Perhaps, but I was replying to the comment above... Modern Russia is clearly a successor state to the Grand Duchy of Moscow so I don't really see how can it have a bigger claim to the history of Novgorod than to that of Kiev/other ancient city states in the current territory of Ukraine.
> don't really see how can it have a bigger claim to the history of Novgorod
Maybe not bigger, but the people of Novgorod now live in Russia and believe they are Russians. What's with that state-centric view? Ukrainians are Ukrainians despite multiple occupations, but if Novgorodian people believe they are Russians it's illegitimate and they lose all the claims, and are now relegated to have their claims go through Kiev->Moscow. Only "pure" identities with existing independent states can have claims?
This "Ukraine is the true Rus, and Russians are some splinter northern Finno-Ugric goblins" nationalist narrative is just tiresome and incoherent. It's pretty obvious that both sides have about the same level of claim.
> Novgorod now live in Russia and believe they are Russians
Obviously. However their relation to the Novgorodian republic is about as strong as that of modern Italians to the Roman Republic. Also I think any such claims are absurd and absolutely irrelevant (imho this applies to Kiev/Novgorod and to Moscow).
> This "Ukraine is the true Rus.. nationalist narrative is just tiresome and incoherent
Sure, you're right. However this narrative seems to be mostly a response to Russian claims that Ukraine is not a nation and that it should not exist.
> Russians are some splinter northern Finno-Ugric goblins
Nah... Politically and somewhat culturally they are probably closer to the Mongols (I'm actually half serious, the authoritarian and imperialist tendencies ingrained in Russian culture were probably inherited from the Golden Horde rather than Kiev/Novgorod.)

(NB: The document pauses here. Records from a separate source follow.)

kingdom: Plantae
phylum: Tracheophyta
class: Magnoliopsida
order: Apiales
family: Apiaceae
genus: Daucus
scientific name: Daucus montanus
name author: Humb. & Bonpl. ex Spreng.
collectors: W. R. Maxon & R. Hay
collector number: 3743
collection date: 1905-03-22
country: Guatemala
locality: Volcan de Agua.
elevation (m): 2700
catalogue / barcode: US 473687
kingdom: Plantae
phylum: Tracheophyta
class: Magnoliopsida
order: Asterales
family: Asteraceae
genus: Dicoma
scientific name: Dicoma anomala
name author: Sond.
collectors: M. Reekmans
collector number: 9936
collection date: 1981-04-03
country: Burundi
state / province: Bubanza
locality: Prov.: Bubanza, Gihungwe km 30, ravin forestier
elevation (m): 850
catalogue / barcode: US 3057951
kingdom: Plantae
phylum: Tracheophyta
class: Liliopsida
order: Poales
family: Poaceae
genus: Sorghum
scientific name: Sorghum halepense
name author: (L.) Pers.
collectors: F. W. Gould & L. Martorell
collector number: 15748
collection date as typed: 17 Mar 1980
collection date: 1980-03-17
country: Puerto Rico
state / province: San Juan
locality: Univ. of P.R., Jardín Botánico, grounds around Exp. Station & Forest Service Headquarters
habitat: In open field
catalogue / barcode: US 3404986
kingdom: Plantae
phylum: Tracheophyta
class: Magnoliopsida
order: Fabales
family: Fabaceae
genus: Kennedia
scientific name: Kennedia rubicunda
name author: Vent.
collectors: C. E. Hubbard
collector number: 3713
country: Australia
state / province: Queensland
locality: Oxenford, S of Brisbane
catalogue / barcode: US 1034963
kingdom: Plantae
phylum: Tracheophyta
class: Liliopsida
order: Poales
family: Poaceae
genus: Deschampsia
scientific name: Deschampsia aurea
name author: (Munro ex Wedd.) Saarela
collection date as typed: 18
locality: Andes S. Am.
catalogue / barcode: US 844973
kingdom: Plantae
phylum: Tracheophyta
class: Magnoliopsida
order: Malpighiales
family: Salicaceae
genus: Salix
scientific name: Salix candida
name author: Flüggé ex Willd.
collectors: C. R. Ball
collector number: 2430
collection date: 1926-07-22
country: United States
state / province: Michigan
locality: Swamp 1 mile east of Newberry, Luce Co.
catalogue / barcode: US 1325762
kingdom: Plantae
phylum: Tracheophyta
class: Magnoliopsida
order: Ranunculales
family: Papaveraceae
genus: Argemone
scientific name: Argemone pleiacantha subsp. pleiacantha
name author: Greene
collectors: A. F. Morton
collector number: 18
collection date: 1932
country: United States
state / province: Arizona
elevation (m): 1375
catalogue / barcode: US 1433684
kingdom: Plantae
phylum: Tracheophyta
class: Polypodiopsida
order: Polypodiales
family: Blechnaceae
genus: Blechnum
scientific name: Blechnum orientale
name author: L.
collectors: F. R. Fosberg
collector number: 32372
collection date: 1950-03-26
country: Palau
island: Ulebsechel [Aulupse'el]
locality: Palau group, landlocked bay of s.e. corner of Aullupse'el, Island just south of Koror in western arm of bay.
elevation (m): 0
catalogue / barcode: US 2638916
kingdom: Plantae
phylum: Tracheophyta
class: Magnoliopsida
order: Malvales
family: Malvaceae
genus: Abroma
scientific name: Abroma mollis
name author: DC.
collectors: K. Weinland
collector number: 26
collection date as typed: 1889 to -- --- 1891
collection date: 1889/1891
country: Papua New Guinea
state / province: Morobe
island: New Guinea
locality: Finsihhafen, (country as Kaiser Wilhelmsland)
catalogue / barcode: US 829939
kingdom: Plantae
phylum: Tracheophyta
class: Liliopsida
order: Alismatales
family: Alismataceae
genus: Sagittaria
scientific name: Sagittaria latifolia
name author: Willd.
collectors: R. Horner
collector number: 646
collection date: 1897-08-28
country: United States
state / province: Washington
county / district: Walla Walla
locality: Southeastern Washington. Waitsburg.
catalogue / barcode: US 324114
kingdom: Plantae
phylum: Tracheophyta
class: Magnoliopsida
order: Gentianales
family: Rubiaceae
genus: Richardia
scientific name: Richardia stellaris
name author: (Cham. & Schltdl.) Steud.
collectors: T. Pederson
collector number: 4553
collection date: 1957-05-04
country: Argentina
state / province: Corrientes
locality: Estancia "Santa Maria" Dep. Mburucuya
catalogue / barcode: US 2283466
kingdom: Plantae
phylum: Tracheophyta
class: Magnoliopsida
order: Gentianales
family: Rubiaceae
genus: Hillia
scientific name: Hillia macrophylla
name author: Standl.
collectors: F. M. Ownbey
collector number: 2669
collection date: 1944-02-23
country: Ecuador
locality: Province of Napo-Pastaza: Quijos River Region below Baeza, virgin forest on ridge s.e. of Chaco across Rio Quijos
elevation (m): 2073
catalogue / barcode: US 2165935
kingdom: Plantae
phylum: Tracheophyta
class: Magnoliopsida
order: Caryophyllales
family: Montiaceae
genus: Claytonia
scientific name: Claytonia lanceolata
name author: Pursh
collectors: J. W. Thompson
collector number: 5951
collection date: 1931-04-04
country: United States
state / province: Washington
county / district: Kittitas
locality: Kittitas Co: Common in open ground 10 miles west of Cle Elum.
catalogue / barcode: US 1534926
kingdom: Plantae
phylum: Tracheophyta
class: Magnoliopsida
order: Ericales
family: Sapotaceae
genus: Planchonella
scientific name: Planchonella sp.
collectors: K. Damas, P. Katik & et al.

All the duchies into which Kievan Rus disintegrated were ruled by houses tracing their descent from Rurik. Thus, any one of them could try to "reclaim the ancestral lands" by the standards of that time. Of course, there was a little hitch there since the lands would need "gathering" first...
Moscow ending up the one who actually pulled it off is kinda ironic, though, given that it was very much an upstart that wasn't even there when Kievan Rus was still a polity united under a single ruler. Goes to show just how effective collaborationism (in this case, with the Mongols) can be to build a power base.
Google likes to (semi-legally) kill other people software they don't like, like they killed Gaia, the Open Source Google Earth client (which was, in many ways, technically superior to Google's, btw.)
That makes me worry how long we'll have gmaps data in BlenderGIS. Although the OSM data is pretty dang good; less chance of running into some godforsaken royalty thingamabob.
Speaking of which, BlenderGIS would be a pretty neat geo viz platform for presentations. Bit too much of a learning curve for Normal People though.